▶ Requirement
Recast the entries as a two-column CSV with the headers field and value. Start with the line containing "common name: White wood-rush" and go on through the line containing "genus: Salamandra". Give one row per line, with each field in its own quoted cell and any line breaks replaced by spaces.

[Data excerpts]

##############################

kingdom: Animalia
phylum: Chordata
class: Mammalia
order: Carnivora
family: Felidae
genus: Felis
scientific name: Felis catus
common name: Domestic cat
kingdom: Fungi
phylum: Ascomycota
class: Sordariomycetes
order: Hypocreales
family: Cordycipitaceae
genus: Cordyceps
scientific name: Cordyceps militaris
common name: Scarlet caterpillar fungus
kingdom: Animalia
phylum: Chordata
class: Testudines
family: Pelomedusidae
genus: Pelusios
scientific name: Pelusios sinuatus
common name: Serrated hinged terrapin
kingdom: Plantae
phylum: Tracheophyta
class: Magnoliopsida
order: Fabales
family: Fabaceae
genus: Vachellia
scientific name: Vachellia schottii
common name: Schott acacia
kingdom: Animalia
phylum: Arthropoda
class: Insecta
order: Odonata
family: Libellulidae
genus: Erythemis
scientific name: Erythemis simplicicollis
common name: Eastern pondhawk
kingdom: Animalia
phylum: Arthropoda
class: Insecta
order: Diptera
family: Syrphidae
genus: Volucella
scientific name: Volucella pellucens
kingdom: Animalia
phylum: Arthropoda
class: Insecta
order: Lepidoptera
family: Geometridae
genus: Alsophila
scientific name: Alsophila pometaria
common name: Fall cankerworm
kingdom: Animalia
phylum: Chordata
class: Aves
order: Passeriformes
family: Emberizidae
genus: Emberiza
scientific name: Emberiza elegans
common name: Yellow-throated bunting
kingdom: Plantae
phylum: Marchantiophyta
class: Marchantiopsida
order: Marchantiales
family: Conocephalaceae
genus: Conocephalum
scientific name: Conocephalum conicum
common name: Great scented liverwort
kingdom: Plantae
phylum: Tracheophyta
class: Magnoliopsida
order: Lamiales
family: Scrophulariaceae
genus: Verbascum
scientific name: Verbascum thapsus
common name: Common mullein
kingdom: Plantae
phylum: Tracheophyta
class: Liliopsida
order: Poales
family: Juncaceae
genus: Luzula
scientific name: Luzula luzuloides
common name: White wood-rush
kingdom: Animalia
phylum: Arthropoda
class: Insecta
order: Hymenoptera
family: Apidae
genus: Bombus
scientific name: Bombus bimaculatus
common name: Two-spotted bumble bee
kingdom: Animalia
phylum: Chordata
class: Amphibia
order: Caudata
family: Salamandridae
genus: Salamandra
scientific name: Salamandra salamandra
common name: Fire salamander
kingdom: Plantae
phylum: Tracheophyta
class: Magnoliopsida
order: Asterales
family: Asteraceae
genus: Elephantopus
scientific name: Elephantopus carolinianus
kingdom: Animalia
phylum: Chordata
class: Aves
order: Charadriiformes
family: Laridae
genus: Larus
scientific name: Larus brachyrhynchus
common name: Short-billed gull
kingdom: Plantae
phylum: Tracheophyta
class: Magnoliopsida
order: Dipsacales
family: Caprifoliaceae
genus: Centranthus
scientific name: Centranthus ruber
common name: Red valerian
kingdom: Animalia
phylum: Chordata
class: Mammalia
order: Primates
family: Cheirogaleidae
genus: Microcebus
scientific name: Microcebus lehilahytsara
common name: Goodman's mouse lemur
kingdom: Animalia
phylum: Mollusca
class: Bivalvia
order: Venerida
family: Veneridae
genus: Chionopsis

##############################

▶ Reply to the task
field,value
"common name:","White wood-rush"
"kingdom:","Animalia"
"phylum:","Arthropoda"
"class:","Insecta"
"order:","Hymenoptera"
"family:","Apidae"
"genus:","Bombus"
"scientific name:","Bombus bimaculatus"
"common name:","Two-spotted bumble bee"
"kingdom:","Animalia"
"phylum:","Chordata"
"class:","Amphibia"
"order:","Caudata"
"family:","Salamandridae"
"genus:","Salamandra"